+++ TEXT EXCERPT +++

Auburn chaplain’s ‘broken road’ to BCS title game

By Ben Smith

At the start of the 2013 college football season, Chette Williams, chaplain of the Auburn University Tigers, said he told a reporter, “I hope our football team scores a lot of touchdowns for Jesus.”

Chette Williams grew up playing football in Douglasville, and is now the chaplain for the Auburn Tigers.

Chette Williams grew up playing football in Douglasville, and is now the chaplain for the Auburn Tigers.

Williams had no idea what miracles were coming, the preternatural last-second shifts of fortune that enabled Auburn to beat huge rivals—Georgia and No. 1-ranked Alabama—and end up squaring off against Florida State University tonight in the NCAA college football championship.

The Tigers, which at the beginning of the season were expected to be good—but not this good—go into the game as 8.5-point underdogs. On the sideline will stand Williams, a Douglasville native who sees these triumphs with a long view of the Auburn program’s rocky history.

Chette (pronounced Chet) Williams has been doing this for 15 years, since former coach Tommy Tuberville decided in 1999 he wanted a full-time “spiritual coordinator” on staff for his players and coaches.

Williams, an Auburn alumnus and former linebacker in the 1980s, saw Tuberville leave and replacement Gene Chizik come and go. He also counseled the team through a 2010 controversy involving the father of former star quarterback Cam Newton, who allegedly had tried to obtain large amounts of money in exchange for his son playing for a major college football team.

The Broken Road

Williams documented his experiences in a book released in 2013, “The Broken Road: Finding God’s Strength and Grace on a Journey of Faith” (Looking Glass Books). It chronicles the three-year spiritual climb by the Auburn players and coaches to their previous national championship at the end of the 2010 season.

BrokenRoadTo understand the joy of this season, you have to grasp how low the team got not that long ago. Their chaplain saw it all.

“For all the joy we experienced, we also knew injuries and sorrows and disappointments. Players endured pain and witnessed the suffering of others along the way. Yet isn’t that the nature of every journey?” writes Williams. “We all travel a broken road. Even in our journey to Him, God allows us to bear pain and heartache to the breaking point, because those experiences strengthen us.”

“They open our eyes to the hardships of people around us so we can be a comfort to them,” Williams states. “They remind us that our strength comes from God.”

The team not only weathered these changes and incidents, it prospered. Auburn won the 2011 BCS championship, defeating the Oregon Ducks at the end of the 2010 season after Newton had been declared ineligible to play and then reinstated after it was determined there wasn’t enough evidence to show he or anyone on the Auburn staff had known about Newton’s father’s actions.

+++ DATA LISTING +++

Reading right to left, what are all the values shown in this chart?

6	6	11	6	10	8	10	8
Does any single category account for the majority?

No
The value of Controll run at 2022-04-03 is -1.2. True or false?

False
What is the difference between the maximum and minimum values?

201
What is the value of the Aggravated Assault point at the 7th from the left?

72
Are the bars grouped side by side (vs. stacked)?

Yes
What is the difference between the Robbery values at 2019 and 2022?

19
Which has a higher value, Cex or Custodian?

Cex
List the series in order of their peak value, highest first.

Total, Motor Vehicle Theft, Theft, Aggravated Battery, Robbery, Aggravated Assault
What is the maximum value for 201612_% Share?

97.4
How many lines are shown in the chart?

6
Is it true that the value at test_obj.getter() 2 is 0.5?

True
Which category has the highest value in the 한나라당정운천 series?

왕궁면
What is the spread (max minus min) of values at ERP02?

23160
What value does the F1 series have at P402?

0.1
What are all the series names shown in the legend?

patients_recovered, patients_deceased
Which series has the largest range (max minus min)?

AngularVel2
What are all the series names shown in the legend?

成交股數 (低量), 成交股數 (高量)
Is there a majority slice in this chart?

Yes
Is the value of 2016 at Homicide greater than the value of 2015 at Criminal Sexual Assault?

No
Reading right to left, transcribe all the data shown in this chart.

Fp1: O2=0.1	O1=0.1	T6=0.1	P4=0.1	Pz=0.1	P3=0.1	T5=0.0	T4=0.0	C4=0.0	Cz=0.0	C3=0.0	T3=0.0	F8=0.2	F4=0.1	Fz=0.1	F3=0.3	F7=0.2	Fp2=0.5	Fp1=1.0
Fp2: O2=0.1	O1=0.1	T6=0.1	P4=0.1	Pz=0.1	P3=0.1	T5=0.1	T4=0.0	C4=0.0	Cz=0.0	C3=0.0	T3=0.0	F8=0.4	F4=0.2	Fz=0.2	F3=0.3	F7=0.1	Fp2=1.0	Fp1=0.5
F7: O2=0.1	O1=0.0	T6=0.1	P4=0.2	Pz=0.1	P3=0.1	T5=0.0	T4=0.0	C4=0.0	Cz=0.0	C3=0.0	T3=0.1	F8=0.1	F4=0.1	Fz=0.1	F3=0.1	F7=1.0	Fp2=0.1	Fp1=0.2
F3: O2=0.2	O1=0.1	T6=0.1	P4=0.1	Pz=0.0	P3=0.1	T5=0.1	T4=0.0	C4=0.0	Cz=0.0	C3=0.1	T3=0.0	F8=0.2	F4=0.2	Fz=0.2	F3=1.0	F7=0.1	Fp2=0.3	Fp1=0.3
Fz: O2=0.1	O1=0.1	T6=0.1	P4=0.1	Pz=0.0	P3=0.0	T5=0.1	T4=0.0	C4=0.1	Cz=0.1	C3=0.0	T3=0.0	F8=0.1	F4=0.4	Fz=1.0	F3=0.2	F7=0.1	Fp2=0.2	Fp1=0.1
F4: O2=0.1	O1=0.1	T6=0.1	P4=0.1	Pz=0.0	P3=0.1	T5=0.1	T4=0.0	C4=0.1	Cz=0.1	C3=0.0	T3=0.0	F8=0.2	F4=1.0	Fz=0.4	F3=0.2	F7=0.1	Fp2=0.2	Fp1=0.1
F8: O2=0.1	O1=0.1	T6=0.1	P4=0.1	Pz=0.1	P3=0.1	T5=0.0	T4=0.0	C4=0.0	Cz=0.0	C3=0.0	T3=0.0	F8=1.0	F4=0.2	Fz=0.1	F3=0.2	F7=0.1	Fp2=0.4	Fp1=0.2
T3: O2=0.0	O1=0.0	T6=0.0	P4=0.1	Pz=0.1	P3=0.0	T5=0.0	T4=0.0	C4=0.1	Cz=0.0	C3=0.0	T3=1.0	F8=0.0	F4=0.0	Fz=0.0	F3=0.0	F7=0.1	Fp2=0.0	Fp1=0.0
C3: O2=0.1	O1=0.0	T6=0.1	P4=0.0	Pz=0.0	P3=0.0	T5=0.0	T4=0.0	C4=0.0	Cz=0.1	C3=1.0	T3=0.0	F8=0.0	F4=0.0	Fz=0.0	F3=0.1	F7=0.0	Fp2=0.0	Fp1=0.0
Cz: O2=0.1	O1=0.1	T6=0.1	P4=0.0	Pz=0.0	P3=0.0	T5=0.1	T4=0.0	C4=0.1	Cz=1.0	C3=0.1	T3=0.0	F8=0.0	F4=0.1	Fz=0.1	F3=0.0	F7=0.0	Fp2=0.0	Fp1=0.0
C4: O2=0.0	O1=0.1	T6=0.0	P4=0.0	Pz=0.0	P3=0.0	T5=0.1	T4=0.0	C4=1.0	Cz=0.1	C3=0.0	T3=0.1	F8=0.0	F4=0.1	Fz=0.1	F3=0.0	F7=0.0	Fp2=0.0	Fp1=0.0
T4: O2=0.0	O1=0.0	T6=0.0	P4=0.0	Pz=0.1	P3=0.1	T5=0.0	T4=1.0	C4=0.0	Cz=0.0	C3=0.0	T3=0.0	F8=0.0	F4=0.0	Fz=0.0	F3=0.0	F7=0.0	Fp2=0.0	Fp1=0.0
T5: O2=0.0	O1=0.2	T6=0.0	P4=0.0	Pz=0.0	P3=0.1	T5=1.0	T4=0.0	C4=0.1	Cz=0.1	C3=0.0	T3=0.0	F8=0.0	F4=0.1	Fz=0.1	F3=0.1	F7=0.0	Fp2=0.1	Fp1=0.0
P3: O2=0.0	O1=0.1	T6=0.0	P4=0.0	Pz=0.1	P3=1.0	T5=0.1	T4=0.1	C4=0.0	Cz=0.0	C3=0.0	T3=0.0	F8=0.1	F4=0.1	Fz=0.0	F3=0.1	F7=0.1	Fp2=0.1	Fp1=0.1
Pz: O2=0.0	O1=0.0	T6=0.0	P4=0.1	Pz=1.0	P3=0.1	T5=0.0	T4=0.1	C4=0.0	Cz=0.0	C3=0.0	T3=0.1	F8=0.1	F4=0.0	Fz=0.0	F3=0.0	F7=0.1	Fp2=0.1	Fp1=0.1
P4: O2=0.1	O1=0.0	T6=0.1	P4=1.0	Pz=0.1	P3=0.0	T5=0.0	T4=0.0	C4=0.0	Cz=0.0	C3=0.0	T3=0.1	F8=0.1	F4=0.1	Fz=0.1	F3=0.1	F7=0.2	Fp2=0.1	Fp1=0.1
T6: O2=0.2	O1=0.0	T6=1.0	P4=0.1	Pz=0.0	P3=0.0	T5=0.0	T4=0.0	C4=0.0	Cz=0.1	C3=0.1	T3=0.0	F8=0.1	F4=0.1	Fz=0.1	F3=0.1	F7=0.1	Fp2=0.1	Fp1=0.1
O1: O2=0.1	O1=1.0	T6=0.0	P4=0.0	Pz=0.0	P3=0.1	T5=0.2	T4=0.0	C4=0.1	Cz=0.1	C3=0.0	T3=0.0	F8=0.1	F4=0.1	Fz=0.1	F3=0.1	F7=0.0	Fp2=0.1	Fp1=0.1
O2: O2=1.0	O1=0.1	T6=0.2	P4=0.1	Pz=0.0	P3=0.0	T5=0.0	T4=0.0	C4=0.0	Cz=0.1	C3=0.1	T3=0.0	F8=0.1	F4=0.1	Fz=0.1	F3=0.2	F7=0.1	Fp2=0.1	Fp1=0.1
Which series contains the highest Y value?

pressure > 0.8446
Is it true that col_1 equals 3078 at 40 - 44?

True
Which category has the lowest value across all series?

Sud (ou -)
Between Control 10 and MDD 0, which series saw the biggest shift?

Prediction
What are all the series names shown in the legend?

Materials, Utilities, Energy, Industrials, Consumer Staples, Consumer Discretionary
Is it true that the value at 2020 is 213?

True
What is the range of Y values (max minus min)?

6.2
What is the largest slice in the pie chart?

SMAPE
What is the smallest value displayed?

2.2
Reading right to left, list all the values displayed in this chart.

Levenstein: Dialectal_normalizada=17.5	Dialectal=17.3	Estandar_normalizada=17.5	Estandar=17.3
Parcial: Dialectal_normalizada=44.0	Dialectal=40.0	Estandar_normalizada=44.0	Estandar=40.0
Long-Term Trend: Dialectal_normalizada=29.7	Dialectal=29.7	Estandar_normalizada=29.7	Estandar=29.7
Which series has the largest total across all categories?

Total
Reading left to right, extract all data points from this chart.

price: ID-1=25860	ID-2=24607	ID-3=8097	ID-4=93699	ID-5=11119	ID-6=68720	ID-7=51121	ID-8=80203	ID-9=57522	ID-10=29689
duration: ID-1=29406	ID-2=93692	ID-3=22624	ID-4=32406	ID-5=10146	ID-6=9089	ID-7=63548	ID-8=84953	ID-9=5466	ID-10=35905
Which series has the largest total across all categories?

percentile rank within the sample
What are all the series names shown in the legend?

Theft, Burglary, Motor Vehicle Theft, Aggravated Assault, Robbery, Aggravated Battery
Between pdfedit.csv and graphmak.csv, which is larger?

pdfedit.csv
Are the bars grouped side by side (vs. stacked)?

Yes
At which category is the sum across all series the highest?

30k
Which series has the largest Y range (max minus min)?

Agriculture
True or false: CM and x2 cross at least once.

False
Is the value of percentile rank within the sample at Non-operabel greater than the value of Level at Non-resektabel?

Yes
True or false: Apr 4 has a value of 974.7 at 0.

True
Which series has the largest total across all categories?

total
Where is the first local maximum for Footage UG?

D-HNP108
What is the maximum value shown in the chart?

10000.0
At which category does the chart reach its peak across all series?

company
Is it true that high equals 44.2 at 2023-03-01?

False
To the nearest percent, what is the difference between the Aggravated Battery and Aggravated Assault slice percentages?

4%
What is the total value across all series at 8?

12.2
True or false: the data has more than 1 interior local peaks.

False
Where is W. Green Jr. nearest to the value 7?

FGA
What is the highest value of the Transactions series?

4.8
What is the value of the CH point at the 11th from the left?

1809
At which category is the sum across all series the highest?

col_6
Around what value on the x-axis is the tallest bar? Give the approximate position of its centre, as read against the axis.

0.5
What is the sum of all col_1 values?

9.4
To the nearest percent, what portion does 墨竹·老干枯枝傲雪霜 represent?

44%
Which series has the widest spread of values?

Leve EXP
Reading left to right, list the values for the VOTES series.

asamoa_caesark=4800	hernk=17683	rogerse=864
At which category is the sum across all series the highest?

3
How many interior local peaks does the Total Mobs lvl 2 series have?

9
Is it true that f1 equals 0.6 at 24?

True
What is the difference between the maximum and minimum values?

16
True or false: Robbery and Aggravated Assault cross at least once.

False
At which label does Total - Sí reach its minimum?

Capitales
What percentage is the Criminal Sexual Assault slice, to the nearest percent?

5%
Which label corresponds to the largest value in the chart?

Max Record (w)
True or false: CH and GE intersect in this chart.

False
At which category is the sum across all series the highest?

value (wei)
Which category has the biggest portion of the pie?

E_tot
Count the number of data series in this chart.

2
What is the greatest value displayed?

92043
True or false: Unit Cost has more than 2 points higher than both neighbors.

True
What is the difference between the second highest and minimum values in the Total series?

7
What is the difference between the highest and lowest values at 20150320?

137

+++

REQUIRED ACTION:
In the article about the Auburn chaplain, in what year did Tommy Tuberville decide he wanted a full-time "spiritual coordinator" on staff?

FINISHED TASK:
1999